-- Start of Task inputs --
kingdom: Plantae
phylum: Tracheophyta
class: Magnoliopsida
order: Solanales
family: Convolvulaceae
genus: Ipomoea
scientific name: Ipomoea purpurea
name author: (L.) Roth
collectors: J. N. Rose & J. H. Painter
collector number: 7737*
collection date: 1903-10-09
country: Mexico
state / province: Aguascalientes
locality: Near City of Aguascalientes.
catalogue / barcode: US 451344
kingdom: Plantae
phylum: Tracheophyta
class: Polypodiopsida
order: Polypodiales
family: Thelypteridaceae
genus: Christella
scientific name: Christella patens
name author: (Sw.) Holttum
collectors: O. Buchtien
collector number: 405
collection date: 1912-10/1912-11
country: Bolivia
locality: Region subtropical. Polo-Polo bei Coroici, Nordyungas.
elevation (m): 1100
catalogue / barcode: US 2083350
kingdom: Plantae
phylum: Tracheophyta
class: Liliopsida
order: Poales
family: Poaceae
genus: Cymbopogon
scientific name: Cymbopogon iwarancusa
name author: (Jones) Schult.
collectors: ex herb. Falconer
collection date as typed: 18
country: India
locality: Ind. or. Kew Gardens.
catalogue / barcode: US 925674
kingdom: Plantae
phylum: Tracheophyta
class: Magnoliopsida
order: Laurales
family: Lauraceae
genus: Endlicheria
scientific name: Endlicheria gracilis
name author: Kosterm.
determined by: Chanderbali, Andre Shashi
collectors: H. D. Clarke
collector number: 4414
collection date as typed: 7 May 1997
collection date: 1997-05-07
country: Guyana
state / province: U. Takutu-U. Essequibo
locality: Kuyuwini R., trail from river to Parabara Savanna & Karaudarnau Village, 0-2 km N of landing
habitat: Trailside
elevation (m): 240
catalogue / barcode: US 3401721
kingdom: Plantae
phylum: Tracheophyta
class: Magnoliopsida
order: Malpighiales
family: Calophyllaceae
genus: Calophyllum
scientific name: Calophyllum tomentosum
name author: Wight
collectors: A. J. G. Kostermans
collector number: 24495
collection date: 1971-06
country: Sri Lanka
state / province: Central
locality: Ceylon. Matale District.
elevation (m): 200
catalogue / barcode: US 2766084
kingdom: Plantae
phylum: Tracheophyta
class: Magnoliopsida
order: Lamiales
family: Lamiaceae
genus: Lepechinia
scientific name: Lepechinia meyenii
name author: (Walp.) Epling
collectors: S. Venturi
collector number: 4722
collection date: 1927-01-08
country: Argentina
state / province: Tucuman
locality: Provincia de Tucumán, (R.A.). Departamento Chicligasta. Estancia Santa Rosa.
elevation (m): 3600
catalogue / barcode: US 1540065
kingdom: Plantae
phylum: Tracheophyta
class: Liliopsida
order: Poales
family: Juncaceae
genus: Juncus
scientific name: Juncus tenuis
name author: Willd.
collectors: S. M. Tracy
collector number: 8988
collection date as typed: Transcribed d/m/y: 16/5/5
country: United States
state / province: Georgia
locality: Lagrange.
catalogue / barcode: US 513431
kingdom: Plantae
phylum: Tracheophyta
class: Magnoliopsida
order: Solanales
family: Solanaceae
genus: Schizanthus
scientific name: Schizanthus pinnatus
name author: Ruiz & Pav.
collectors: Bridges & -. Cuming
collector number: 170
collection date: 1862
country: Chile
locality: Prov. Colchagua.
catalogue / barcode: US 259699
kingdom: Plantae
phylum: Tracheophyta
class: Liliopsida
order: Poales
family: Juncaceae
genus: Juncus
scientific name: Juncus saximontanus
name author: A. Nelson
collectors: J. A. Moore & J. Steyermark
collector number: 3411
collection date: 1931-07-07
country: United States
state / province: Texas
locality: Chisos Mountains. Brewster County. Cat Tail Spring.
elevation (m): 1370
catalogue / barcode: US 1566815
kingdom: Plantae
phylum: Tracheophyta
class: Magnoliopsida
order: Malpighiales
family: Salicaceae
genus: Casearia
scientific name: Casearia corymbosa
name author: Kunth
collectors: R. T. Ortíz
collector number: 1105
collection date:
-- End of Task inputs --
Render all the lines above as a Markdown table with two columns, Row and Line, numbering each row and leaving out blank lines.

▶ _Written answer_:
| Row | Line |
|---|---|
| 1 | kingdom: Plantae |
| 2 | phylum: Tracheophyta |
| 3 | class: Magnoliopsida |
| 4 | order: Solanales |
| 5 | family: Convolvulaceae |
| 6 | genus: Ipomoea |
| 7 | scientific name: Ipomoea purpurea |
| 8 | name author: (L.) Roth |
| 9 | collectors: J. N. Rose & J. H. Painter |
| 10 | collector number: 7737* |
| 11 | collection date: 1903-10-09 |
| 12 | country: Mexico |
| 13 | state / province: Aguascalientes |
| 14 | locality: Near City of Aguascalientes. |
| 15 | catalogue / barcode: US 451344 |
| 16 | kingdom: Plantae |
| 17 | phylum: Tracheophyta |
| 18 | class: Polypodiopsida |
| 19 | order: Polypodiales |
| 20 | family: Thelypteridaceae |
| 21 | genus: Christella |
| 22 | scientific name: Christella patens |
| 23 | name author: (Sw.) Holttum |
| 24 | collectors: O. Buchtien |
| 25 | collector number: 405 |
| 26 | collection date: 1912-10/1912-11 |
| 27 | country: Bolivia |
| 28 | locality: Region subtropical. Polo-Polo bei Coroici, Nordyungas. |
| 29 | elevation (m): 1100 |
| 30 | catalogue / barcode: US 2083350 |
| 31 | kingdom: Plantae |
| 32 | phylum: Tracheophyta |
| 33 | class: Liliopsida |
| 34 | order: Poales |
| 35 | family: Poaceae |
| 36 | genus: Cymbopogon |
| 37 | scientific name: Cymbopogon iwarancusa |
| 38 | name author: (Jones) Schult. |
| 39 | collectors: ex herb. Falconer |
| 40 | collection date as typed: 18 |
| 41 | country: India |
| 42 | locality: Ind. or. Kew Gardens. |
| 43 | catalogue / barcode: US 925674 |
| 44 | kingdom: Plantae |
| 45 | phylum: Tracheophyta |
| 46 | class: Magnoliopsida |
| 47 | order: Laurales |
| 48 | family: Lauraceae |
| 49 | genus: Endlicheria |
| 50 | scientific name: Endlicheria gracilis |
| 51 | name author: Kosterm. |
| 52 | determined by: Chanderbali, Andre Shashi |
| 53 | collectors: H. D. Clarke |
| 54 | collector number: 4414 |
| 55 | collection date as typed: 7 May 1997 |
| 56 | collection date: 1997-05-07 |
| 57 | country: Guyana |
| 58 | state / province: U. Takutu-U. Essequibo |
| 59 | locality: Kuyuwini R., trail from river to Parabara Savanna & Karaudarnau Village, 0-2 km N of landing |
| 60 | habitat: Trailside |
| 61 | elevation (m): 240 |
| 62 | catalogue / barcode: US 3401721 |
| 63 | kingdom: Plantae |
| 64 | phylum: Tracheophyta |
| 65 | class: Magnoliopsida |
| 66 | order: Malpighiales |
| 67 | family: Calophyllaceae |
| 68 | genus: Calophyllum |
| 69 | scientific name: Calophyllum tomentosum |
| 70 | name author: Wight |
| 71 | collectors: A. J. G. Kostermans |
| 72 | collector number: 24495 |
| 73 | collection date: 1971-06 |
| 74 | country: Sri Lanka |
| 75 | state / province: Central |
| 76 | locality: Ceylon. Matale District. |
| 77 | elevation (m): 200 |
| 78 | catalogue / barcode: US 2766084 |
| 79 | kingdom: Plantae |
| 80 | phylum: Tracheophyta |
| 81 | class: Magnoliopsida |
| 82 | order: Lamiales |
| 83 | family: Lamiaceae |
| 84 | genus: Lepechinia |
| 85 | scientific name: Lepechinia meyenii |
| 86 | name author: (Walp.) Epling |
| 87 | collectors: S. Venturi |
| 88 | collector number: 4722 |
| 89 | collection date: 1927-01-08 |
| 90 | country: Argentina |
| 91 | state / province: Tucuman |
| 92 | locality: Provincia de Tucumán, (R.A.). Departamento Chicligasta. Estancia Santa Rosa. |
| 93 | elevation (m): 3600 |
| 94 | catalogue / barcode: US 1540065 |
| 95 | kingdom: Plantae |
| 96 | phylum: Tracheophyta |
| 97 | class: Liliopsida |
| 98 | order: Poales |
| 99 | family: Juncaceae |
| 100 | genus: Juncus |
| 101 | scientific name: Juncus tenuis |
| 102 | name author: Willd. |
| 103 | collectors: S. M. Tracy |
| 104 | collector number: 8988 |
| 105 | collection date as typed: Transcribed d/m/y: 16/5/5 |
| 106 | country: United States |
| 107 | state / province: Georgia |
| 108 | locality: Lagrange. |
| 109 | catalogue / barcode: US 513431 |
| 110 | kingdom: Plantae |
| 111 | phylum: Tracheophyta |
| 112 | class: Magnoliopsida |
| 113 | order: Solanales |
| 114 | family: Solanaceae |
| 115 | genus: Schizanthus |
| 116 | scientific name: Schizanthus pinnatus |
| 117 | name author: Ruiz & Pav. |
| 118 | collectors: Bridges & -. Cuming |
| 119 | collector number: 170 |
| 120 | collection date: 1862 |
| 121 | country: Chile |
| 122 | locality: Prov. Colchagua. |
| 123 | catalogue / barcode: US 259699 |
| 124 | kingdom: Plantae |
| 125 | phylum: Tracheophyta |
| 126 | class: Liliopsida |
| 127 | order: Poales |
| 128 | family: Juncaceae |
| 129 | genus: Juncus |
| 130 | scientific name: Juncus saximontanus |
| 131 | name author: A. Nelson |
| 132 | collectors: J. A. Moore & J. Steyermark |
| 133 | collector number: 3411 |
| 134 | collection date: 1931-07-07 |
| 135 | country: United States |
| 136 | state / province: Texas |
| 137 | locality: Chisos Mountains. Brewster County. Cat Tail Spring. |
| 138 | elevation (m): 1370 |
| 139 | catalogue / barcode: US 1566815 |
| 140 | kingdom: Plantae |
| 141 | phylum: Tracheophyta |
| 142 | class: Magnoliopsida |
| 143 | order: Malpighiales |
| 144 | family: Salicaceae |
| 145 | genus: Casearia |
| 146 | scientific name: Casearia corymbosa |
| 147 | name author: Kunth |
| 148 | collectors: R. T. Ortíz |
| 149 | collector number: 1105 |
| 150 | collection date: |